Après 11 ans d’un bras de fer devant les tribunaux, le Procureur général du Québec a pu confisquer la forteresse et les cinq terrains – d’une superficie totale de plus de 113 500 mètres carrés – composant la propriété, après que la Cour suprême eut refusé d’entendre la cause il y a un peu plus d’un an.

Depuis, c’est le Directeur des poursuites criminelles et pénales (DPCP) qui administre la propriété en tant que gestionnaire du bien d’autrui.

En avril 2020, la dette envers la Ville de Sherbrooke en taxes impayées depuis la saisie lors de l’opération SharQc le 15 avril 2009 s’élevait à plus de 72 000 $.

La porte-parole du Directeur des poursuites criminelles et pénales, MAudrey Roy-Cloutier, a déclaré à La Presse que le DPCP a effectué deux versements totalisant 59 000 $ (pour trois des cinq lots) à la Ville de Sherbrooke l’an dernier.

Mardi, la Ville de Sherbrooke a indiqué à La Presse que les arrérages des taxes municipales étaient toujours de 59 000 $ et que la propriété est évaluée à 418 000 $.

Pour sa part, le DPCP a fait évaluer la propriété par un évaluateur agréé, qui a estimé la juste valeur marchande à 538 000 $.

La Ville de Sherbrooke a refusé une première offre du DPCP, qui voulait lui vendre les terrains, et a fait changer le zonage pour en faire une zone protégée.

« Nous allons analyser toutes les options.

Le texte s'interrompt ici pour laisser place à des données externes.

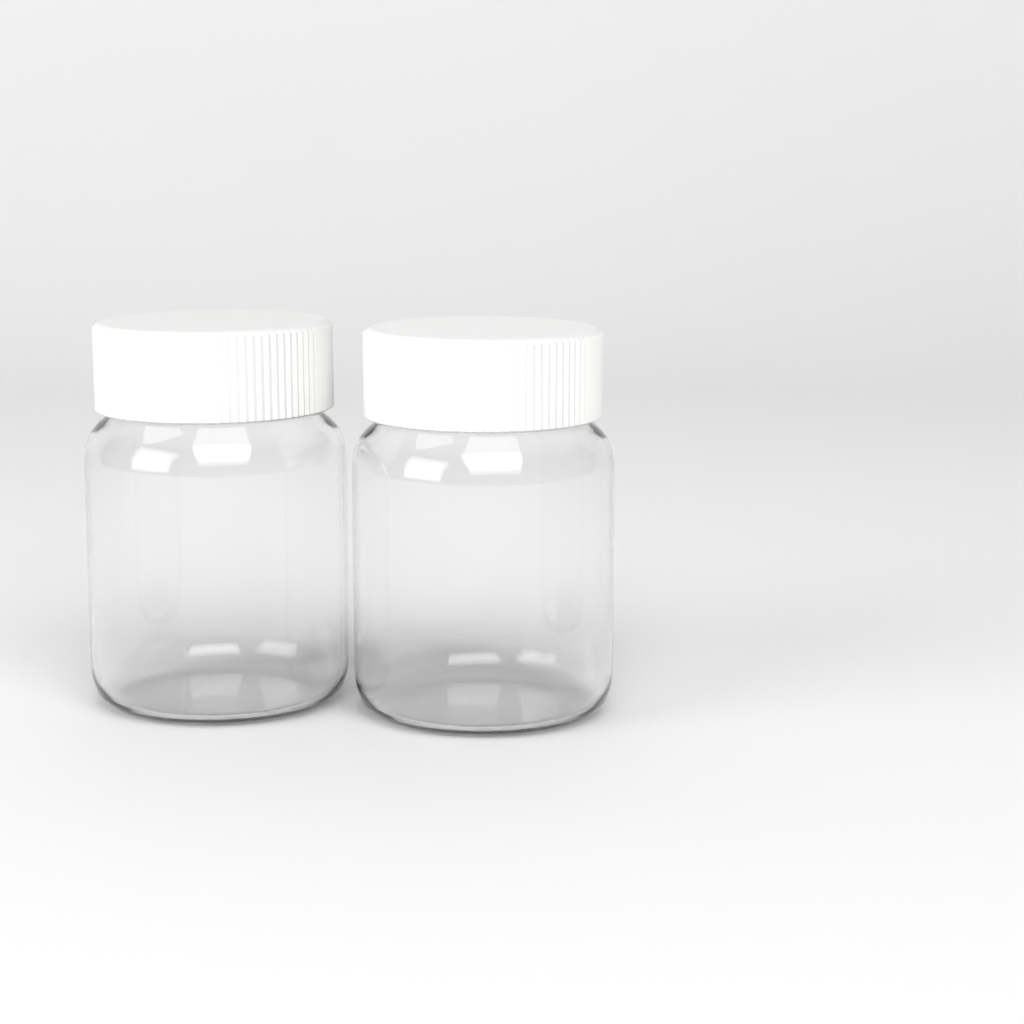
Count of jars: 2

Notre intention est de vendre les terrains au plus offrant toujours dans l’optique que les profits issus des produits de la criminalité iront dans le fonds de partage et seront répartis aux victimes d’actes criminels, aux corps de police et aux organismes communautaires en prévention du crime », affirme MRoy-Cloutier.

PHOTO JACQUES BOISSINOT, ARCHIVES LA PRESSE CANADIENNE

La porte-parole du Directeur des poursuites criminelles et pénales, MAudrey Roy-Cloutier

« Ils peuvent bien essayer de vendre les terrains, mais ils sont zonés nature et on refuserait toute construction. Il n’y a aucun service de la Ville à cet endroit. On va proposer qu’ils fassent un don à Nature Cantons-de-l’Est », réplique M. Lussier, laissant ainsi présager une négociation serrée.

Girouette à tête de mort ailée

MRoy-Cloutier affirme que la propriété, dont une bonne partie est en pente, a fait l’objet d’une décontamination dernièrement.

Le bunker a été laissé à l’abandon depuis 2009, si bien qu’il diminuait la valeur marchande de la propriété, selon elle. Un incendie a même éclaté dans le bâtiment en décembre dernier, mais les dommages ont été limités.

Après que la Cour suprême eut annoncé qu’elle n’entendrait pas la cause au printemps 2020, des Hells Angels, escortés de policiers, ont récupéré quelques biens meubles et objets qui ont survécu au temps, ont indiqué des sources à La Presse.

Parmi ces objets, une girouette à tête de mort ailée, symbole des Hells Angels, qui avait déjà été fixée au bout d’un mât, sur le terrain du groupe de motards.

Une conseillère de la Ville de Sherbrooke a milité en 2020 pour un projet de parc nature et de centre d’interprétation sur le crime organisé sur les terrains de l’ancienne forteresse, mais cette idée n’a jamais été envisagée par les autorités municipales.

Les anciens bunkers des Hells Angels de Sorel (Montréal), Lévis (Québec), Trois-Rivières, Saint-Basile-le-Grand (South) et Longueuil (South) ont également été démolis. Des ententes ont été conclues avec les villes, des organismes ou autres, mais les terrains n’ont jamais été cédés gratuitement, affirme MRoy-Cloutier.